====== Text section ======

Eighteen years later the future is here. He's worked all that time for his cousin's pharmaceutical firm, one that's now trying to minimize a side effect as if a grotesque physical transformation is desirable, easing us into a transformation plot, but not him into a promotion. He's spent the last 18 years whining to his wife Scarlet (Leslie Mann) that he's extremely disappointed with his life, so she's about to do him a favor and divorce him. She starts by digging up the back yard to make a garden, and prepare us for a transformation plot.
The school janitor catches him contemplating the trophy case and with a smile and a vortex transforms him into age 17 again. Mike, looking 17, goes to his friend Ned (Thomas Lennon) for a hand. Ned is rich and nerdy. He got rich by being smart, and they are smart enough to figure out the nature of Mike's transformation by laying out on the table all the books and magazine articles they could find on the subject—and there were a lot. Their conclusion is it's a case of "spirit guide transformation magic" associated with the janitor.

======

Reproduce the entire film review excerpt word for word. The material that comes after this is separate from the film review excerpt.

====== Provided material ======

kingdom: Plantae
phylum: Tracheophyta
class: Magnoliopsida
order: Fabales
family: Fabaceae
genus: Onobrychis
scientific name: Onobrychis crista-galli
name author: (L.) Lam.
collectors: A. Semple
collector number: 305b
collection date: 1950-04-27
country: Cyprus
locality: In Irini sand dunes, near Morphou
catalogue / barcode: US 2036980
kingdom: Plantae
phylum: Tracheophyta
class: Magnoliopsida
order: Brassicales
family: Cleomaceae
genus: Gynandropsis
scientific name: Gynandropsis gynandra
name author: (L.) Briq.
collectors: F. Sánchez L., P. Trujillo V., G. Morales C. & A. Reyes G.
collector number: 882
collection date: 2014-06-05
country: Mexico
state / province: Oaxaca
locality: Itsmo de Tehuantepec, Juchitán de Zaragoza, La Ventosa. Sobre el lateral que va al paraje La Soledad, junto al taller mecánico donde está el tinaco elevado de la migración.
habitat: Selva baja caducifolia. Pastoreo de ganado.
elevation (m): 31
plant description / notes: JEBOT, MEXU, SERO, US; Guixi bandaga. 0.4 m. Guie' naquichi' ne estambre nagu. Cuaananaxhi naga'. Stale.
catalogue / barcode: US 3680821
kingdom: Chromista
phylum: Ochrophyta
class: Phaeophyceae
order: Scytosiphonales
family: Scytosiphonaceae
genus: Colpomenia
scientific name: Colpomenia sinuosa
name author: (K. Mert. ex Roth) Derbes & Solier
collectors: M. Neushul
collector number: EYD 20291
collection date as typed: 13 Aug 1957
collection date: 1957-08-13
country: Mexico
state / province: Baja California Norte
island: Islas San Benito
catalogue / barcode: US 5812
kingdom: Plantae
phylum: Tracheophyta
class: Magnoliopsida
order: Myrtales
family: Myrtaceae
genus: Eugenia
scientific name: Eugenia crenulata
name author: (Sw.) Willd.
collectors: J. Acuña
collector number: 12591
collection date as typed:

======

> _Output for this exercise_
Eighteen years later the future is here. He's worked all that time for his cousin's pharmaceutical firm, one that's now trying to minimize a side effect as if a grotesque physical transformation is desirable, easing us into a transformation plot, but not him into a promotion. He's spent the last 18 years whining to his wife Scarlet (Leslie Mann) that he's extremely disappointed with his life, so she's about to do him a favor and divorce him. She starts by digging up the back yard to make a garden, and prepare us for a transformation plot.
The school janitor catches him contemplating the trophy case and with a smile and a vortex transforms him into age 17 again. Mike, looking 17, goes to his friend Ned (Thomas Lennon) for a hand. Ned is rich and nerdy. He got rich by being smart, and they are smart enough to figure out the nature of Mike's transformation by laying out on the table all the books and magazine articles they could find on the subject—and there were a lot. Their conclusion is it's a case of "spirit guide transformation magic" associated with the janitor.